- Directive 1
Do the following statements agree with the comment thread? Answer yes or no for each, and quote the words from the comment thread that settle it. (a) Victoria was born in 1819. (b) The LARP took place after both of the young ladies mentioned had married. (c) Kingpin was an Austen character.

- Selected passage
If that was me, I'd have gone as Mr Bennet from Pride and Prejudice, and sat promplty down with a newspaper by the fireside to watch other people's matchmaking, not to rise from my chair again until all the commotion was over ...

Nick

Thisbe, seems you're right about the elopement thing. An error in the background info I was handed. But the LARP took place before either of the two young ladies you mentioned got married.

Nick, someone would probably have thrown a petticoat at you.

"...describes the man as a bit of an opportunistic psychopath"
I know some people who do not need to act. Invite some cigarrette CEOs or US Republicans for the role next time!

BTW, what did the Victorians feel about beards? From ca 1900 it looks as if businessmen, clerks, officers, soldiers and many other categories of people mainly used moustaches while beards were discouraged (although elder patriarchs could still get away with it). The origins of the anti-beardist sentiments must have something to do with the Victorian control issues, and we are still stuck with it ("sauber sein ist dein pflicht").

-The opposite beardist faction dominate some religions: "Why Does God Love Beards?" http://www.slate.com/articles/news_and_politics/explainer/2011/10/many_…

By Birger Johansson (not verified) on 19 Oct 2011 #permalink

No no, the Victorians revelled in luxurious beardedness. Just look at Darwin. That period is bracketed by phases of anti-beard sentiment, though.

Though born in the Georgian era, her books appeared from 1811 to 1818, that is, during the Regency.

I imagine a Charlotte Lucas of any description would have been thrilled at her luck, proposed to by Mr William Elliot. Well played.

This would have been right about the time "Frankenstein; or, The Modern Prometheus" was published. I see you have a role opening for me...
Jane Austen's sadly undervalued "Sense and Sensibility and Sea Monsters" (15 Sep 2009) might also be good for a LARP.

Or imagine the gang from Red Dwarf gate-crashing a 1818 social gathering, camoflaguing Kryten as a human servant. Once you introduce time machines, the possibilities are endless! http://www.irregularwebcomic.net/3118.html

By Birger Johansson (not verified) on 20 Oct 2011 #permalink

Not to be picky, but Victoria wasn't born until 1819. You can't be Victorian before Victoria ;).

Do you have any role for a fat evil bastard* with a Swedish accent in some Jane Austen novel? Later Victorian novels are full of fat deans but I don't know the Georgian novels well.
If jumping the narrative universe from one novel to another is permitted, ask Jasper Fforde's heroine Thursday Next** for a map of the Bookworld. And maybe get to meet Pickwick (the cloned Dodo, not the character).

*Kingpin -while a good fit, physically- was not quite an Austen character.

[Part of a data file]
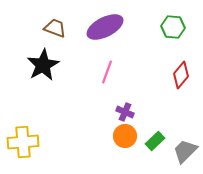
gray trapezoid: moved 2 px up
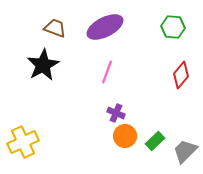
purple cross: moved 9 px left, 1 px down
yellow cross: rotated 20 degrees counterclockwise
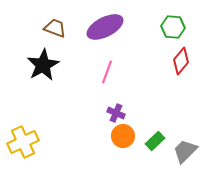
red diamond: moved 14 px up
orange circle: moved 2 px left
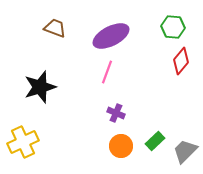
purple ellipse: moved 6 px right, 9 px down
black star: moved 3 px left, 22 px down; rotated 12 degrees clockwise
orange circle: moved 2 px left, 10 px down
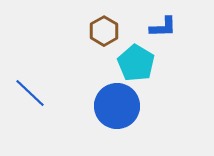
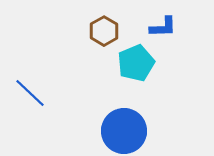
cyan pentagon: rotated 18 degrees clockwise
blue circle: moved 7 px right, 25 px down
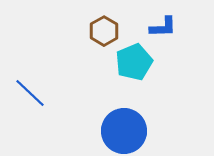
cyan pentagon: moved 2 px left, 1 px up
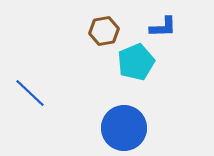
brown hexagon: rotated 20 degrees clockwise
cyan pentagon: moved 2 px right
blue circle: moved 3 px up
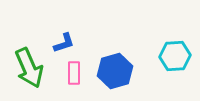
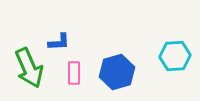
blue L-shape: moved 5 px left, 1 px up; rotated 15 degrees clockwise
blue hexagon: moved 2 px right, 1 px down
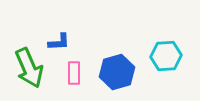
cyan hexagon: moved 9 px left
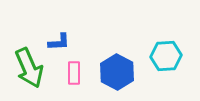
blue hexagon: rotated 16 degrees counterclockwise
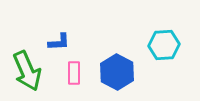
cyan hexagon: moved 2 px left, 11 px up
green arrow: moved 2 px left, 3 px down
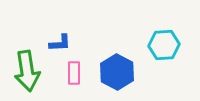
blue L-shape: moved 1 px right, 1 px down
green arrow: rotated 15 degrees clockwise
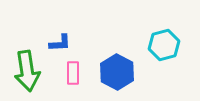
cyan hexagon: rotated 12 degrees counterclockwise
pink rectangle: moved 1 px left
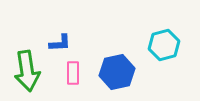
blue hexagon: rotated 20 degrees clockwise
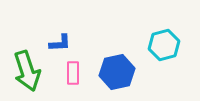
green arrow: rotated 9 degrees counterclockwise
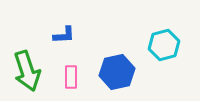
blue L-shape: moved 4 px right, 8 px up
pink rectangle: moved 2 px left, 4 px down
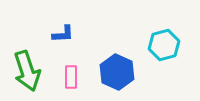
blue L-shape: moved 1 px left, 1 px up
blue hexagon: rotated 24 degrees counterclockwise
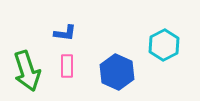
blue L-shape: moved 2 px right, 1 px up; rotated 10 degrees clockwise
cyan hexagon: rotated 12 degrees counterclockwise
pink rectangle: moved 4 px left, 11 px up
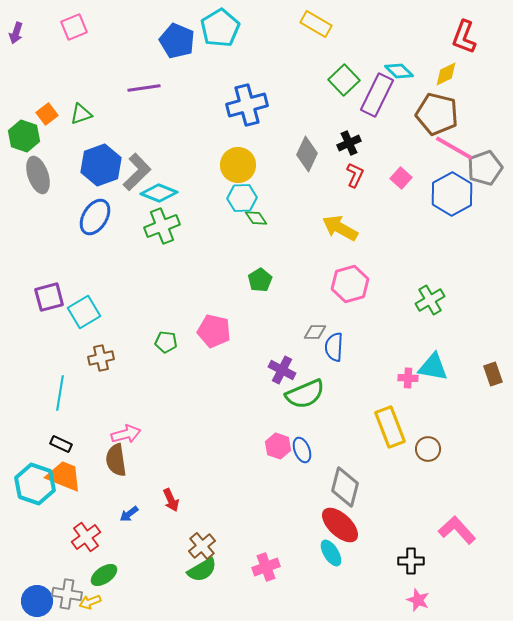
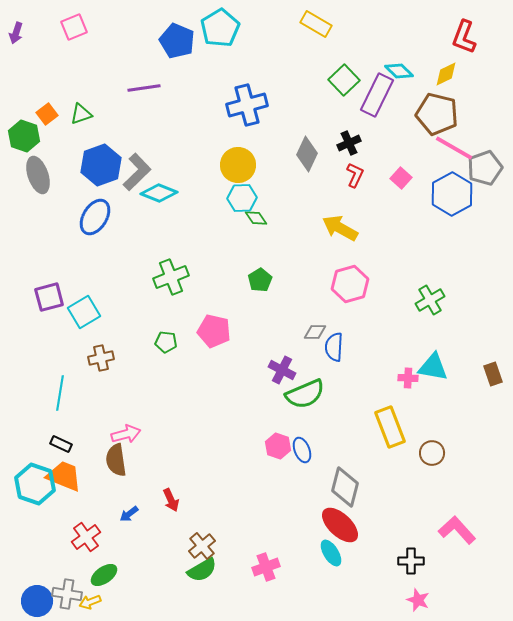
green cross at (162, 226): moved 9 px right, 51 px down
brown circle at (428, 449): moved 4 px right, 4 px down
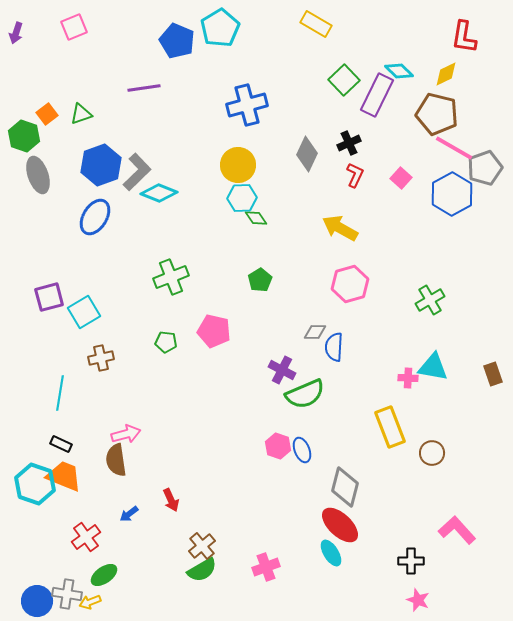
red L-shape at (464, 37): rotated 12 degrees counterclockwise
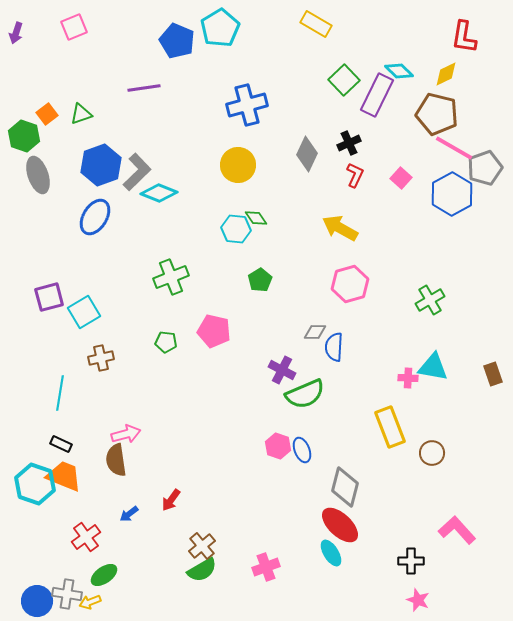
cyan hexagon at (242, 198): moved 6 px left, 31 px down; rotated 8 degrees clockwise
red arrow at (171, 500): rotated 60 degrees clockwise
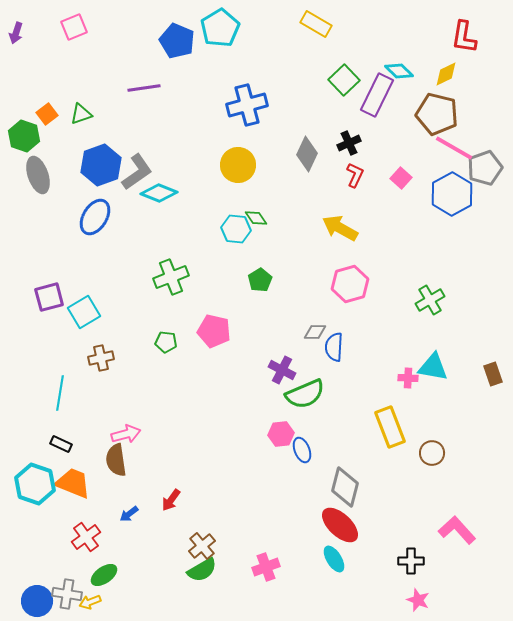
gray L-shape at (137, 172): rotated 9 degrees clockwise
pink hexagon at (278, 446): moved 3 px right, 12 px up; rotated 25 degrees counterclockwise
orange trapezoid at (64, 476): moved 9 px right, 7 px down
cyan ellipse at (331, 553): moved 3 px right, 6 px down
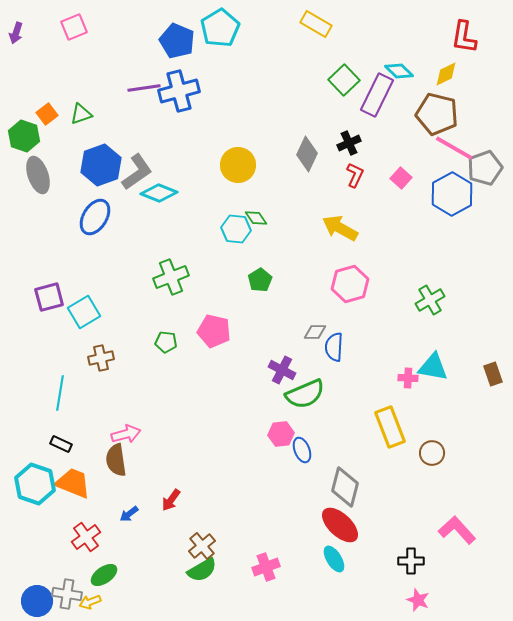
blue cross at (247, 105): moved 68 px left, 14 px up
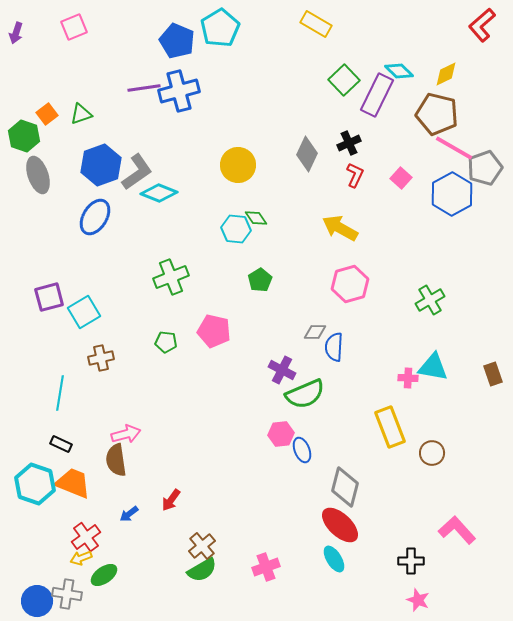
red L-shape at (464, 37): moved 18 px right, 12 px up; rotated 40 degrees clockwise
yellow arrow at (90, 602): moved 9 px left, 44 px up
--
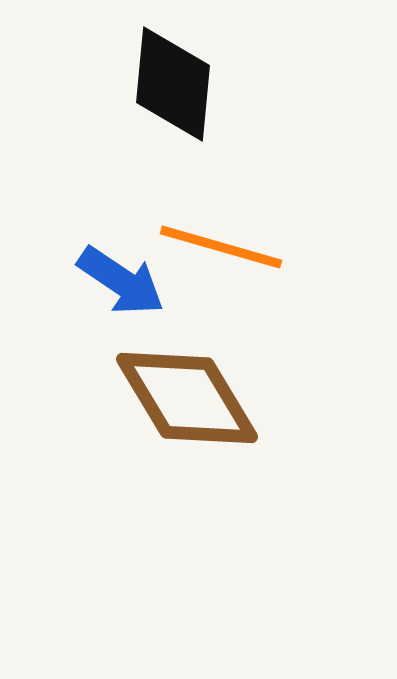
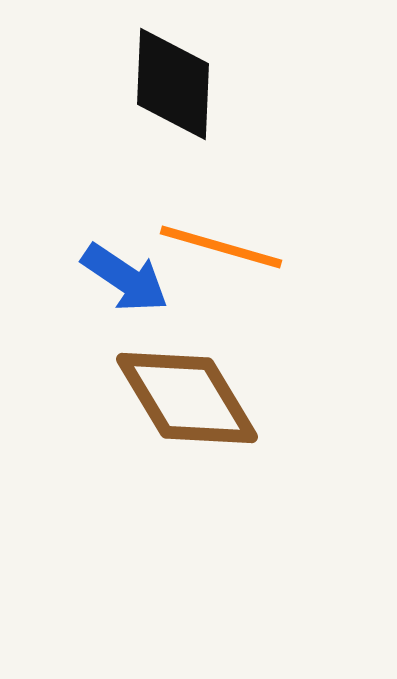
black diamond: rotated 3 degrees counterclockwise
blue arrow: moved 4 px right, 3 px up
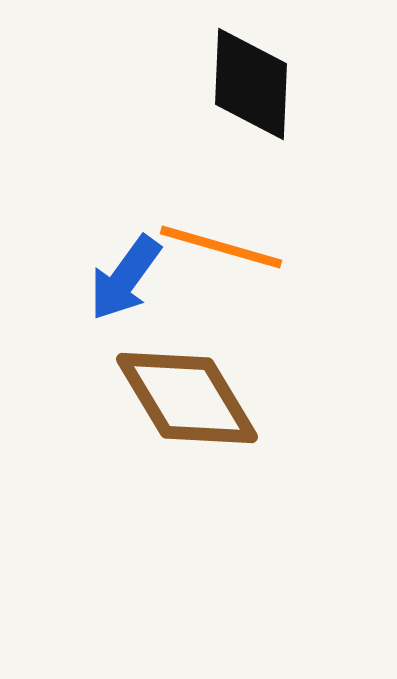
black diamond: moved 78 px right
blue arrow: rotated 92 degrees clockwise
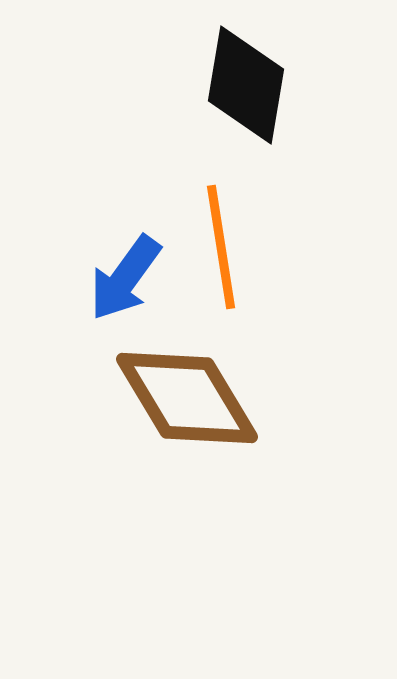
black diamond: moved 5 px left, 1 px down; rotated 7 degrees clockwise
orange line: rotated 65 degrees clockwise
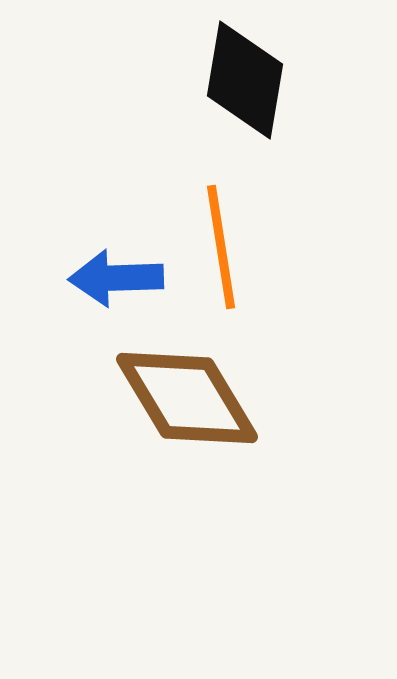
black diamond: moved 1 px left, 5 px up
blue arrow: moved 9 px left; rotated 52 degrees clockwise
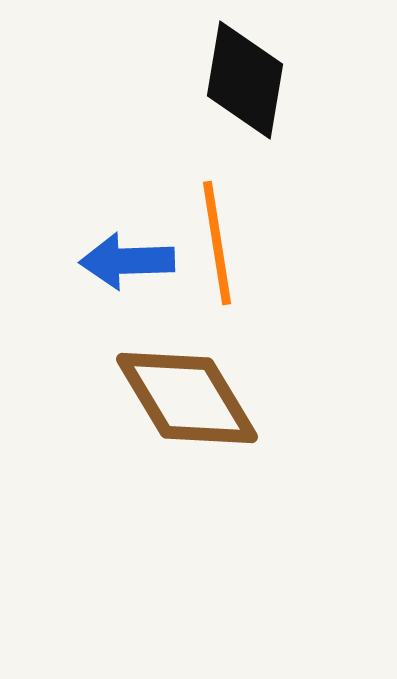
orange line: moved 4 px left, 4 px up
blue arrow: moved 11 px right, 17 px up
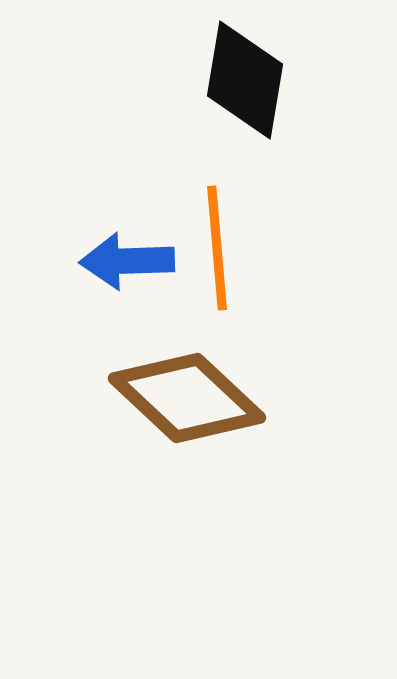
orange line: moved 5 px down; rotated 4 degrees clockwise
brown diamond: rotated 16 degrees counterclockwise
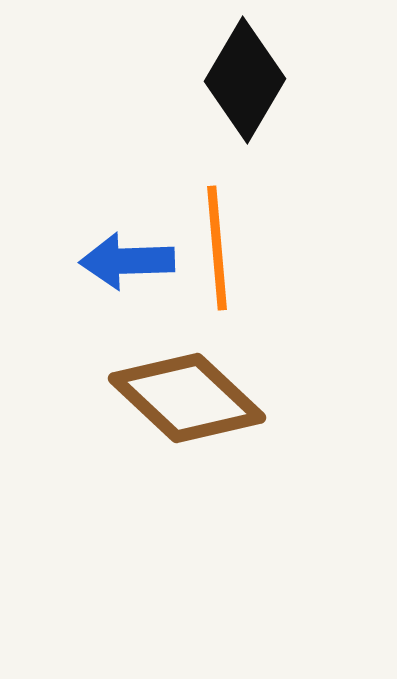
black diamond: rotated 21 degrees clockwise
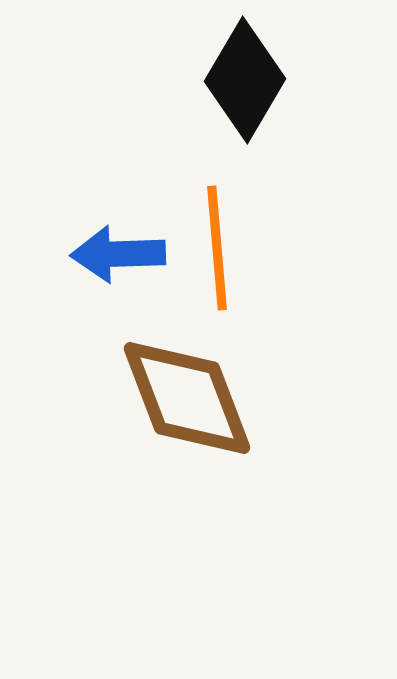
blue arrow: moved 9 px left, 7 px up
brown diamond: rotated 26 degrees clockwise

- Directive 2
Which rows above contain the string "gray"? Pull out each of them, treating case as significant.

- Reply 1
(a) Yes: "Victoria wasn't born until 1819."
(b) No: "But the LARP took place before either of the two young ladies you mentioned got married."
(c) No: "*Kingpin -while a good fit, physically- was not quite an Austen character."

- Reply 2
gray trapezoid: moved 2 px up
gray L-shape at (137, 172): rotated 9 degrees clockwise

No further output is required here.